La Operación Amón, ejecutada por las Fuerzas Militares en zona rural de Guaviare, terminó con la muerte de once integrantes de un grupo armado organizado, según informó el Ministerio de Defensa. El parte oficial identifica a Juan Antonio Agudelo Salazar, alias 'Urías Perdomo', como uno de los cabecillas abatidos en la acción.
Sobre Agudelo Salazar pesaba una recompensa de hasta 400 millones de pesos por información que permitiera su captura, según ofrecía el propio Ministerio de Defensa. Su nombre figuraba en los carteles de los hombres más buscados de esa estructura armada, lo que da una medida de la importancia que las autoridades le atribuían dentro de la organización.

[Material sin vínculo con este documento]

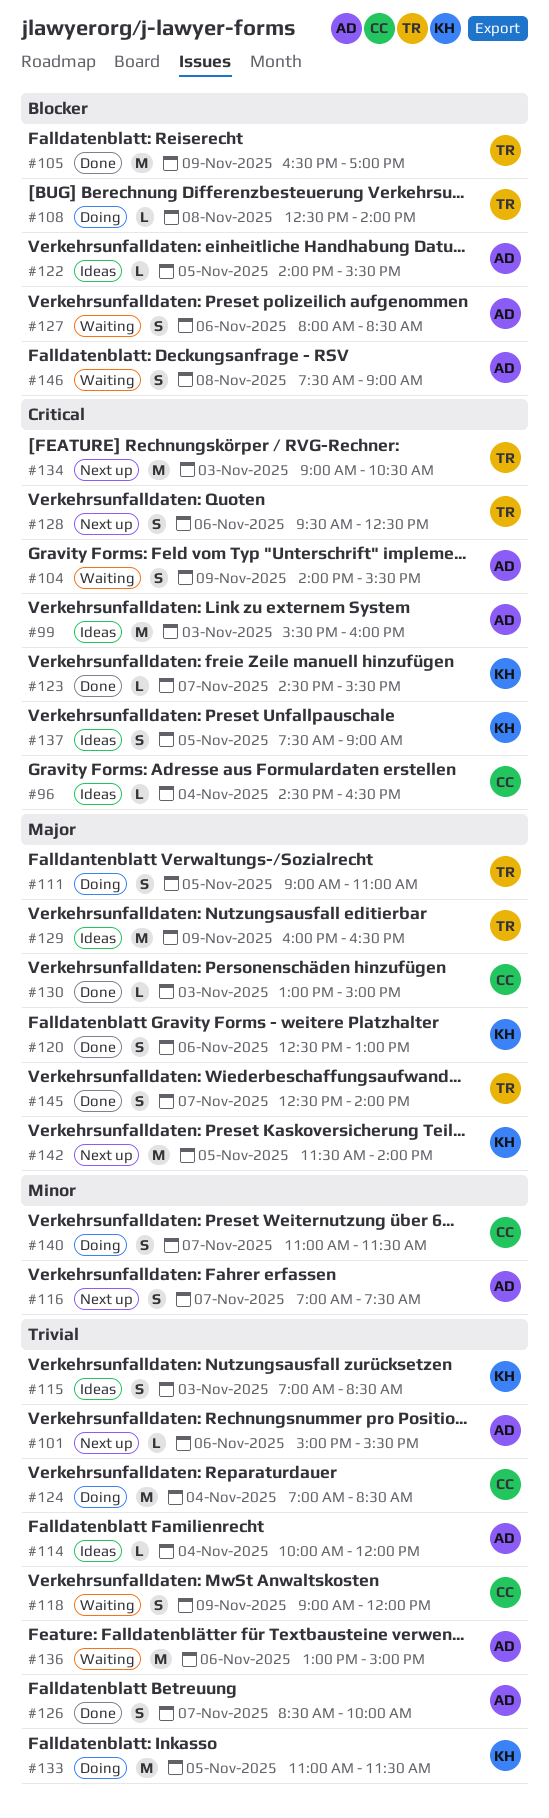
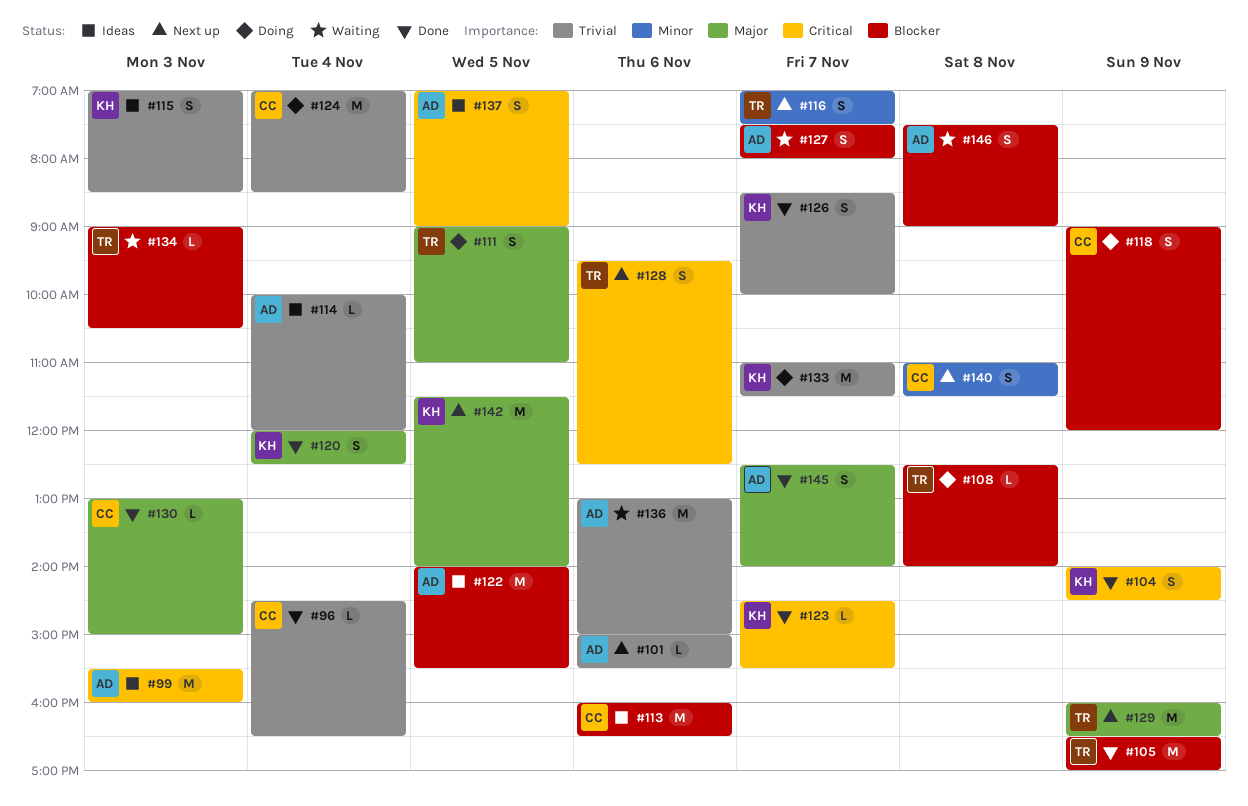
#96, status: Ideas -> Done
#96, priority: Critical -> Trivial
#104, status: Waiting -> Done
#104, owner: AD -> KH
#104, ends: 15:30 -> 14:30
#113: none -> present
#116, owner: AD -> TR
#118, status: Waiting -> Doing
#118, priority: Trivial -> Blocker
#120, day: Nov 6 -> Nov 4
#120, begins: 12:30 -> 12:00
#120, ends: 13:00 -> 12:30
#122, estimate: L -> M
#126, owner: AD -> KH
#127, day: Nov 6 -> Nov 7
#127, begins: 08:00 -> 07:30
#127, ends: 08:30 -> 08:00
#129, status: Ideas -> Next up
#133, day: Nov 5 -> Nov 7
#134, status: Next up -> Waiting
#134, priority: Critical -> Blocker
#134, estimate: M -> L
#137, owner: KH -> AD
#137, begins: 07:30 -> 07:00
#140, status: Doing -> Next up
#140, day: Nov 7 -> Nov 8
#145, owner: TR -> AD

El hecho cobra especial relieve porque Agudelo Salazar había sido gestor de paz del gobierno de Gustavo Petro durante 2024. Esa figura, contemplada en la Ley 2272 de 2022, permite a personas vinculadas a grupos armados participar en conversaciones con el Estado bajo ciertas condiciones y con compromisos verificables de abandono de las actividades ilícitas. Su muerte en combate reabre el debate sobre los alcances y los controles de ese rol.
Distintas versiones periodísticas lo vinculan con alias 'Calarcá', uno de los comandantes del Estado Mayor Central, la principal disidencia de las FARC surgida tras el acuerdo de paz de 2016. Esa cercanía sugiere que 'Urías Perdomo' mantenía vínculos con la cúpula de la organización, pese a su condición formal de gestor de paz.
El bombardeo se produjo en un departamento estratégico para el conflicto armado. Guaviare ha sido históricamente corredor de movilidad y zona de retaguardia de grupos armados, y en su territorio confluyen disidencias de las FARC, estructuras del ELN y bandas dedicadas al narcotráfico. Las operaciones militares en esa región suelen estar rodeadas de sensibilidad por la presencia de comunidades campesinas y de antiguos espacios de reincorporación.
Para los habitantes del sur del país, hechos como este tienen efectos directos. Por un lado, las operaciones buscan reducir la capacidad de acción de los grupos armados que controlan economías ilegales. Por otro, los combates y bombardeos suelen generar restricciones a la movilidad, afectaciones a cultivos de uso ilícito y riesgo de daños colaterales en zonas donde viven comunidades rurales.
La doble condición de 'Urías Perdomo', gestor de paz por un lado y cabecilla con recompensa por el otro, dejó preguntas abiertas. El gobierno nacional no había informado públicamente sobre su desvinculación del proceso, ni sobre eventuales incumplimientos que justificaran el levantamiento de su condición. Esa opacidad alimenta la incertidumbre sobre los criterios con los que se mide la permanencia en la figura de gestor de paz.
Mientras tanto, el Ministerio de Defensa presentó el resultado de la Operación Amón como un golpe estratégico contra las finanzas y el mando de la estructura armada. El conteo de once bajas en una sola acción es inusual y refuerza el mensaje de presión militar sobre las disidencias en el suroriente colombiano, donde el gobierno busca retomar la ofensiva tras meses de diálogos parciales.